_Activity_
In the entries below, some lines contain "input"; work out how many and answer with the figure only.

START Supplied data

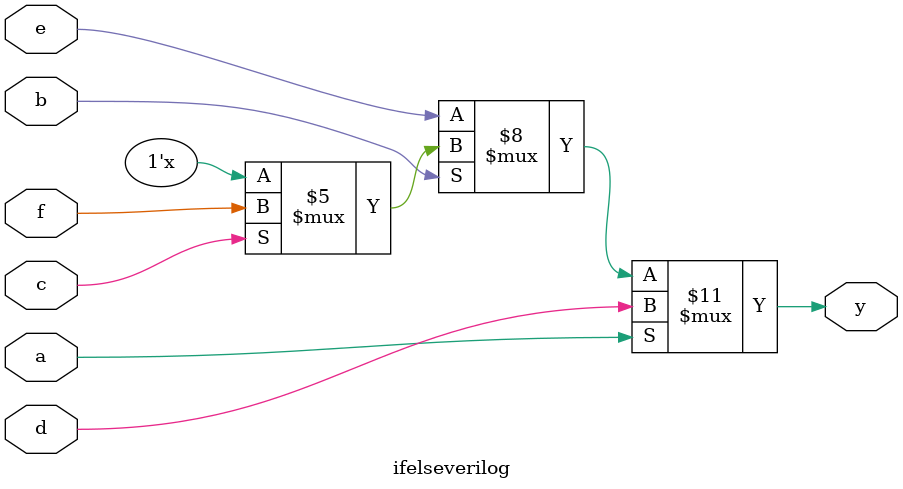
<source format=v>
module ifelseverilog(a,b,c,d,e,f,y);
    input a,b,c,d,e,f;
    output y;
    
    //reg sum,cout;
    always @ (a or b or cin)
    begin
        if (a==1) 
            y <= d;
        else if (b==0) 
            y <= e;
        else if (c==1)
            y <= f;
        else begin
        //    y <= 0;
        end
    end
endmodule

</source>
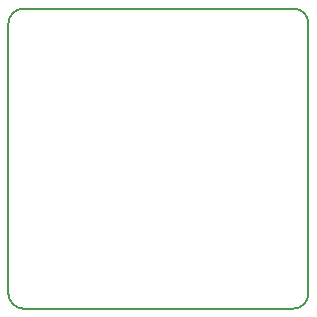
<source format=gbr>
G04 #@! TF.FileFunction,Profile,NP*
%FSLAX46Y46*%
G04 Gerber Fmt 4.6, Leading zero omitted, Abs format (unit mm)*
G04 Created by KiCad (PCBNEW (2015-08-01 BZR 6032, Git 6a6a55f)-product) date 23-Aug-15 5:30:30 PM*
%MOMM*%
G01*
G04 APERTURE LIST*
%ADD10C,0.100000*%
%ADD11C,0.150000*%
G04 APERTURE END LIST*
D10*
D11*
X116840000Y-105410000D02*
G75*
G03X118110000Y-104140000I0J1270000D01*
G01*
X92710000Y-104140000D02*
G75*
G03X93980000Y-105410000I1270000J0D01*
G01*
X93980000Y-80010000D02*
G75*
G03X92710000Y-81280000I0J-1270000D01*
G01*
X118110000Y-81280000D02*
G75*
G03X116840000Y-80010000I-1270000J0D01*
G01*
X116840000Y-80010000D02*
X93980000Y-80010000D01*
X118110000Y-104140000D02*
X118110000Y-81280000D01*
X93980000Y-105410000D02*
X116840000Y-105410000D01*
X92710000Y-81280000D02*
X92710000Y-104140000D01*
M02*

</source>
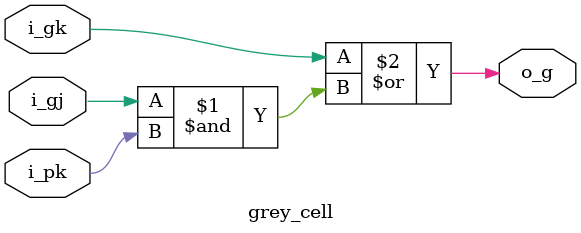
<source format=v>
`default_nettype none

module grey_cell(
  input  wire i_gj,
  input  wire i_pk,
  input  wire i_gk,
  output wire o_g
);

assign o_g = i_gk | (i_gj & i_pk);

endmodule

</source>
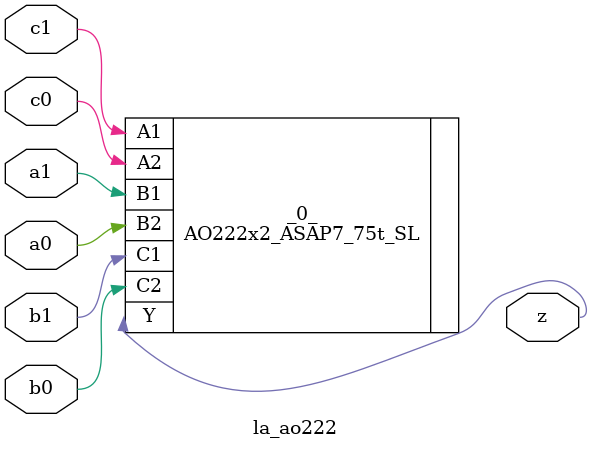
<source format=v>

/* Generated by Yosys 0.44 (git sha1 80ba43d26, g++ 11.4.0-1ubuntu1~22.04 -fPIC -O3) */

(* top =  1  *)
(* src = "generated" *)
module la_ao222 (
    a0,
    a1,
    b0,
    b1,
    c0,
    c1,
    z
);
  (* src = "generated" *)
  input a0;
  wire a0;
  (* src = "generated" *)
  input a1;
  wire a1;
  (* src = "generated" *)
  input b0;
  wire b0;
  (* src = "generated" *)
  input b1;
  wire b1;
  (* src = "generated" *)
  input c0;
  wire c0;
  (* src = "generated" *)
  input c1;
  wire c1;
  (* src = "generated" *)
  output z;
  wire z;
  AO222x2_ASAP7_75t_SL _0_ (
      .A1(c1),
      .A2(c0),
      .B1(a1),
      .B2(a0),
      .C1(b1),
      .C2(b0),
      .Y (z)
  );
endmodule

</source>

END Supplied data

_Task solution_
10